Question

syntax questions about getting sequences from KO numbers using KEGGREST

1

Entering edit mode

5.7 years ago

jon.sy.tarn ▴ 10

I suppose my question is along the same veins of previous posts such as these:

download KEGG genes sequence in fasta format

Basically what I want to do is feed a list of KO numbers from kegg into a program, and get the resulting amino acid or nucleotide fastas from each of these KO numbers.

Based on what I've already read, I need to be using KEGGREST.

However, I'm having some trouble deciphering the syntax.

This is the usage provided for me via keggget on the API manual:

keggGet(dbentries, option = c("aaseq", "ntseq", "mol", "kcf", "image", "kgml"))

and this is an example they show:

str(res)
res <- keggGet(c("hsa:10458", "ece:Z5100"), "aaseq") ## retrieves amino
## acid sequences of a human gene and an
## E.coli O157 gene

my question is: how do I decipher this? Am I to assume that I can enter a KO number in place of the aca or hsa numbers shown above?

sorry for the potentially basic question.

KEGG • 1.0k views

ADD COMMENT • link updated 5.7 years ago by Mark ★ 1.5k • written 5.7 years ago by jon.sy.tarn ▴ 10

score 0 · Answer 1 · 2018-08-13

Yes that's correct. It might be helpful to explicity define what each option is doing to illustrate how the function is operating:

res <- keggGet(option = "aaseq", dbentries = c("hsa:10458", "ece:Z5100"))

option selects the database to search and dbentries is the ID of the entries you want to retrieve. It will return a list, which you can subset using the $ notation.

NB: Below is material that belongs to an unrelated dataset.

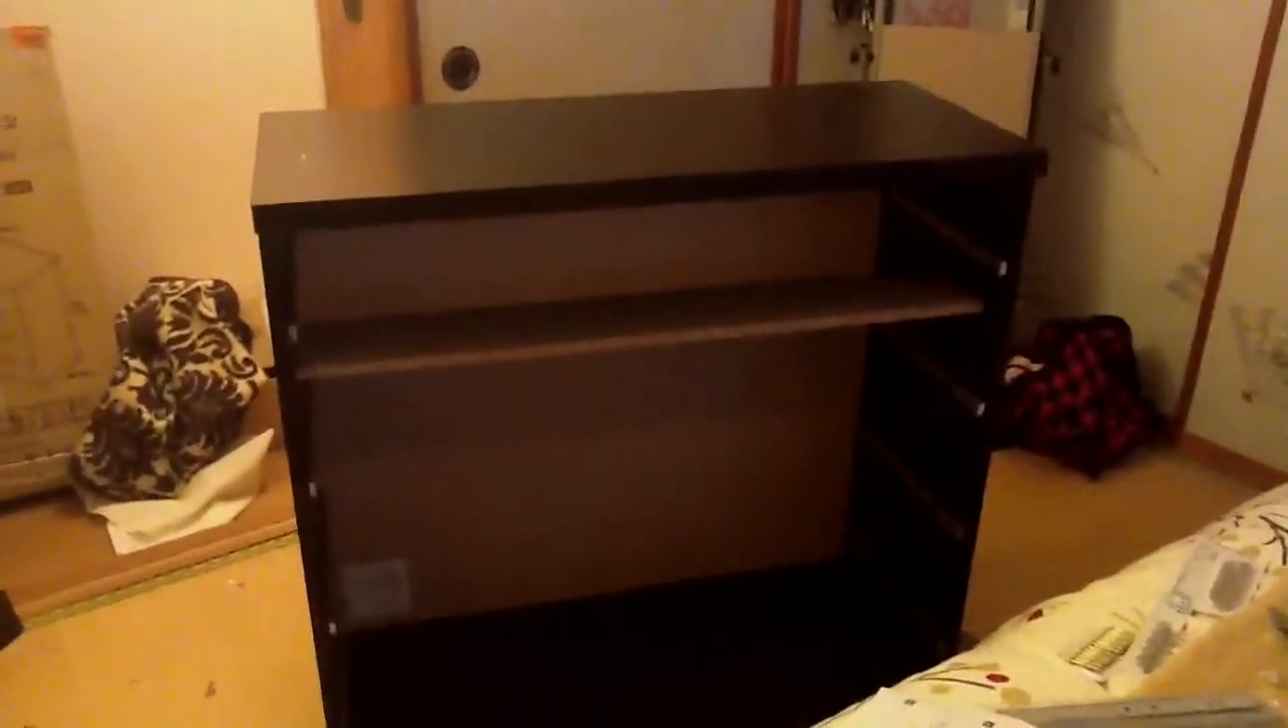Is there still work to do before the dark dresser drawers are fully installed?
Yes.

You will then have to use the package biostrings to manipulate the sequences.

If you have a list of say 100 IDs you want queries, you can automate the process like this:

my_list <- c("hsa:10458", "ece:Z5100", "hsa:10458", "ece:Z5100", 
             "hsa:10458", "ece:Z5100", "hsa:10458", "ece:Z5100",
             "hsa:10458", "ece:Z5100", "hsa:10458", "ece:Z5100",
             "hsa:10458", "ece:Z5100", "hsa:10458", "ece:Z5100")

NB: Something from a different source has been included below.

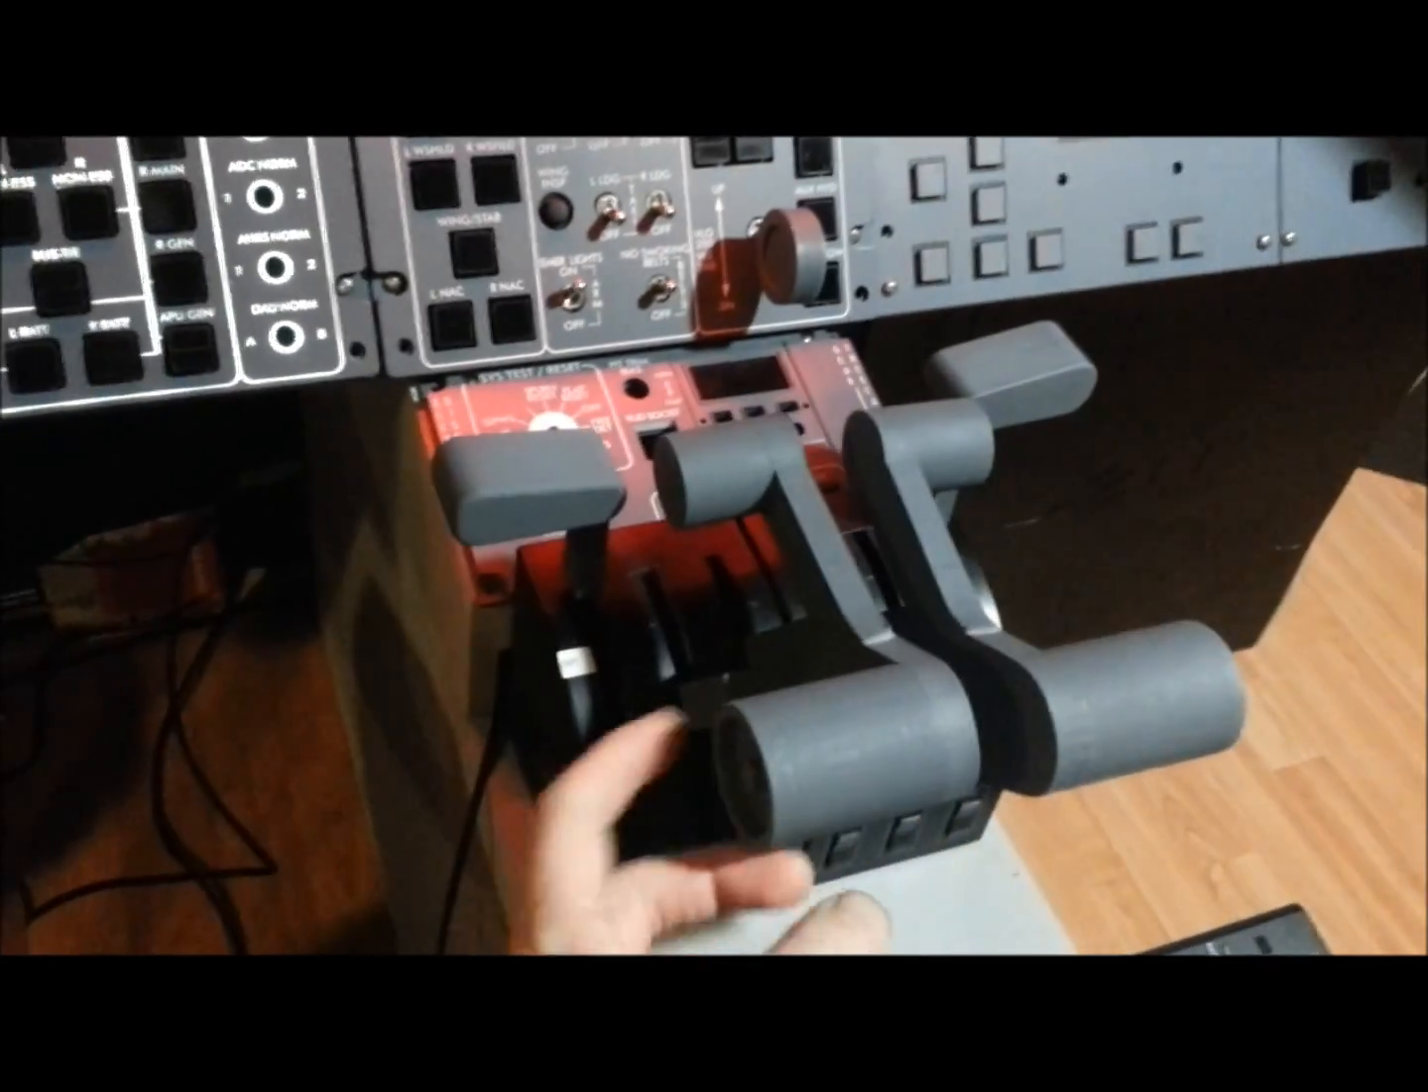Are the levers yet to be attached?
No.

split_my_list <- split(my_list, 1:4)
results <- lapply(X = split_my_list, FUN = keggGet, option = "aaseq")

I've copied the same entries over and over again just for illustration purposes. Using the function split I've split the list in 4 chunks (change 1:4 to 1:10 or whatever you want). Then I use lapply to apply keggGet on the split list.

It will return a list of lists, so subset like this results$1$results$'1'$blahblah.